Let $G$ denote a finite group, and let $V$ be a complex and finite dimensional $G$ module; that is, there is a group representation $G\to GL(V)$. Finally, let $T\colon V\to V$ be an intertwining map, that is, a linear map such that $T(gv)=g T(v)$ for all $v\in V$ and $g\in G$.
By the theorem of Maschke, there are irreducible $G$-modules $V_1, V_2, \ldots, V_n$ such that $$ V=V_1\oplus V_2 \oplus \ldots \oplus V_n.$$
Question. Is it true that $$T v_j=\lambda_j v_j, \qquad \forall v_j\in V_j,$$ for some $\lambda_1,\ldots,\lambda_n\in\mathbb C$?
The lemma of Schur says that this is the case provided that $$\tag{*}T(V_j)\subset V_j.$$ This is because, in this case, $T$ restricts to an intertwining self-map of $V_j$, which is irreducible. Therefore such restriction must be a scalar multiple of the identity.
But is it true that (*) always holds with the given assumptions?
EDIT. This question arises from the following observations. Suppose that $G$ is finite and abelian, and let $L^2(G)$ denote the space of all complex-valued functions on $G$, which is a $G$-module with the representation $gf(x):=f(x-g)$. (This seemingly complicated notation hints at more general cases, with infinite groups).
Let $\chi\in L^2(G)$ denote a character, that is, a homomorphism of $G$ into $\mathbb C^\times$. Then an intertwining map $T\colon L^2(G)\to L^2(G)$ satisfies $$T\chi=\lambda_\chi \chi, $$ as it is easy to prove. And since the irreps are in this case the 1-dimensional subspaces $$ \operatorname*{span}(\chi), $$ it follows that intertwining maps of the $G$-module $L^2(G)$ are diagonalized by irreps. (As the accepted answer clearly shows, intertwining maps of other $G$-modules need not be even diagonalizable! This is the reason why I found that answer surprising and enlightening).
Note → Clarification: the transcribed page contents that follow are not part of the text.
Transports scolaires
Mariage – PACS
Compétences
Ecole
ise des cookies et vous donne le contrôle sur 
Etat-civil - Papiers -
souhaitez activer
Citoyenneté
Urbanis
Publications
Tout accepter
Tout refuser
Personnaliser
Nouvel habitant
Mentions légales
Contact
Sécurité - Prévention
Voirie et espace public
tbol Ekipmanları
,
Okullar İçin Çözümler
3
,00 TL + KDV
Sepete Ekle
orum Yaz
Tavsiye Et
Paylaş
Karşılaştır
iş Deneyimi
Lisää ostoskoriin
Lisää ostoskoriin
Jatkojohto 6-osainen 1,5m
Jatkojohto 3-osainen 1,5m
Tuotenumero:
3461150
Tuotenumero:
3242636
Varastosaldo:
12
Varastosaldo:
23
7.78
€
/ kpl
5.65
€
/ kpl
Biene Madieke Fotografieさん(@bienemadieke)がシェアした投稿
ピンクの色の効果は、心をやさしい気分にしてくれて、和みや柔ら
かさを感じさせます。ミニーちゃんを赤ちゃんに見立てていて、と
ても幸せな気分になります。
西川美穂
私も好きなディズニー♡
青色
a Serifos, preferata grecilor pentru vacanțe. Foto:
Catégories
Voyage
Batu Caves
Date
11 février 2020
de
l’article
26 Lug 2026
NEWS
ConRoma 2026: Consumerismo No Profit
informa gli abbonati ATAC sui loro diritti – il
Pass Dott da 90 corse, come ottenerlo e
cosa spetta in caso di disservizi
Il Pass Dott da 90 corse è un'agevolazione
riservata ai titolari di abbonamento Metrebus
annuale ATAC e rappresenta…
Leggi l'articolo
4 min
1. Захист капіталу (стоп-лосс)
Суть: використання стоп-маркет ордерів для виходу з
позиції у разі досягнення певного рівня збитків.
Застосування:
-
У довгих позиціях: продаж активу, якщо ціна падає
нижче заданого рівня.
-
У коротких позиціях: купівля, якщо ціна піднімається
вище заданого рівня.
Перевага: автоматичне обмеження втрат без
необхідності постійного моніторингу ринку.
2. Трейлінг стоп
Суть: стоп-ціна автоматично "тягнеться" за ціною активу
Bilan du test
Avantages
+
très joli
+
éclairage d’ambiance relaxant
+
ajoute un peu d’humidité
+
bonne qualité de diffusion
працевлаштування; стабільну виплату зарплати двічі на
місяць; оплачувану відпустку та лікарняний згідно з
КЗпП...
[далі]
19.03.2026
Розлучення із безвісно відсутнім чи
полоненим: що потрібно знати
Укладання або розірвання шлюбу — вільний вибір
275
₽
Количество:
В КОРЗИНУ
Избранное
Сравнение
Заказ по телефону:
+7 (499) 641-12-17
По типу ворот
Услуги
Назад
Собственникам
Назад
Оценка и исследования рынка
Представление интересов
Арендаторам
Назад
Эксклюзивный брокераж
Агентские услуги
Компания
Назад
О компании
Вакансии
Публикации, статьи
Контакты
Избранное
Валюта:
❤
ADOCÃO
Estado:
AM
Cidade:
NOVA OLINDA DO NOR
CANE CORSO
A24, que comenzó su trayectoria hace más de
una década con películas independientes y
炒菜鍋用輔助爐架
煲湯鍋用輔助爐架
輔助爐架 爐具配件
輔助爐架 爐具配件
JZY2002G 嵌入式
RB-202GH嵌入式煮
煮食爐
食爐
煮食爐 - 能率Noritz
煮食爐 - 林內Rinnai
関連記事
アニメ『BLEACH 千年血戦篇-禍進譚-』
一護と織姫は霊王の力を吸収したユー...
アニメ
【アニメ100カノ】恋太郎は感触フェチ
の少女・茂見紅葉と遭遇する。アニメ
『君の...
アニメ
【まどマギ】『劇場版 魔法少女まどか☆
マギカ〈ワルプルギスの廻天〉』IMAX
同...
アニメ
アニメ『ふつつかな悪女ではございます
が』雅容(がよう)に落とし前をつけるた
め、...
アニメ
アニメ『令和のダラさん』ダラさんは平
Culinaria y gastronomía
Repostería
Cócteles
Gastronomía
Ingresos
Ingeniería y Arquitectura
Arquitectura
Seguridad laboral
Let us consider an infinite and non-abelian case. Suppose that $T\colon L^2(\mathbb S^{d-1})\to L^2(\mathbb S^{d-1})$ is rotation-invariant; $$ (Tf)(R^{-1}x)=T(f(R^{-1}\cdot))(x).$$ Then $T$ is diagonalized by spherical harmonics. Precisely, letting $$\{Y_{n, j}\ :\ j=1, \ldots, N(n)\}$$ denote a complete orthonormal system of spherical harmonics of degree $n$, we have that $$ Tf=\sum_{n=0}^\infty \lambda_n \sum_{j=1}^{N(n)} \hat{f}(n, j) Y_{n, j}, $$ where we have let $\hat{f}(n, j)$ denote the coefficient $\langle f | Y_{n, j}\rangle.$
This latter example actually is a consequence of the lemma of Schur. Indeed, the decomposition of the $SO(d)$-module $L^2(\mathbb S^{d-1})$ into irreps is precisely $$ \bigoplus_{n=0}^\infty \operatorname*{span}\{ Y_{n,j}\ :\ j=1, \ldots, N(n)\}, $$ and these irreps are pairwise non-isomorphic, because $N(n)$ is not a constant. (Actually, $N(n)$ has a well-known combinatorial expression, which there is no need to write down explicitly here).
It is not necessarily true that $T(V_j) \subset V_j$ for all $j$. For instance, consider the representation of $G = \Bbb Z/n \Bbb Z$ given by $$ \rho(k) = \pmatrix{\omega^k & 0\\0 & \omega^k}, $$ where $\omega$ is the $n$th root of unity $\omega = e^{2 \pi i / n}$. We note that in this case, $$ T = \pmatrix{0&1\\1&0} $$ is an intertwining map (in fact, so is any $T : \Bbb C^2 \to \Bbb C^2$).